On New Music and the Royal Wedding II…
It is nearly two weeks since the “event of the year” (as referred to by the media and miscellaneous others) and as good a time as any to assess the impact of this event, and more specifically the music in the service – especially the new and nearly new pieces. Firstly, regardless of your point of view on the Monarchy, republicanism and the all-pervading nature of this event, you have to agree that as a spectacle it was unrivalled – pageant, pomp, ceremony and a high degree of campness all rolled into one. In many ways it is what we can do best in this country and alongside red telephone boxes, drinking tea and the questionable involvement in overseas conflict; it is what we are known best for. It certainly gave me an uncomfortable sense of pride.
So the music…
Well having spent much of the previous week defending John Rutter (“leading choral composer of our generation” etc) I felt sorely let down and a little red-faced after hearing his anthem This is the day. There was nothing necessarily wrong with it, but it seemed to lack any real inspiration and was (to my mind) instantly forgettable – perhaps not the best wedding present ever? Something like a set of fruit knives. I did feel a little sorry for him, because the vitriol that came his way from the musical cognoscenti on various media was very harsh, but then perhaps he should have written a better piece? For those who want to hear Rutter at his best (and least Rutterish) check out Hymn to the Creator of Light.

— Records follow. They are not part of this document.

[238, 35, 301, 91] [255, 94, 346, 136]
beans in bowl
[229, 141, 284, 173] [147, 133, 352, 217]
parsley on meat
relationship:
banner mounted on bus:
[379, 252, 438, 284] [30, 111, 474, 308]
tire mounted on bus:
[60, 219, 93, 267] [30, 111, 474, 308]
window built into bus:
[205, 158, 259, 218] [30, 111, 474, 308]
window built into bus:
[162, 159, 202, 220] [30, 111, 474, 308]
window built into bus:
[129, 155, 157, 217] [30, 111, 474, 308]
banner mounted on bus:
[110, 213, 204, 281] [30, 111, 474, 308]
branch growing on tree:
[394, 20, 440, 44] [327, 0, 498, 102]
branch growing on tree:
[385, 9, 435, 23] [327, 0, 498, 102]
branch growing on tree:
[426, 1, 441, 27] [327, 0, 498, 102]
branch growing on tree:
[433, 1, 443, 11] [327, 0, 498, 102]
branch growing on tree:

The inclusion of a piece by the Welsh composer Paul Mealor was somewhat from the left field but a nice gesture and thus makes him something of a William Mathais for a new generation. When I wrote about who might be commissioned for the wedding, I never suspected it would be Mealor and I was nicely surprised by this. His work Ubi caritas was far more interesting and memorable than the Rutter though ultimately left me feeling a little underwhelmed. That being said, what it did highlight was the sound of contemporary British choral music (of a certain school) and to hear that in a major national event was very heartening.
Again, I am staggered by the bravery of the establishment (a broad term, but you get the gist) to constantly include new and nearly new pieces in major occasions. It happened when the Pope visited, it happened here, it happens every year with the King’s College Christmas broadcast – bravery that is rewarded and shows a healthy, vibrant choral music scene. With all the fabulous repertoire that exists and is regularly performed, to commission new works may seem foolhardy, but it seems high on the list of things to do and long may that continue.
To my mind the star of the show was Parry, maybe one too many of his pieces (I could have done without the Blest Pair of Sirens) but then I Was Glad was epic – and the Walton wasn’t too bad either!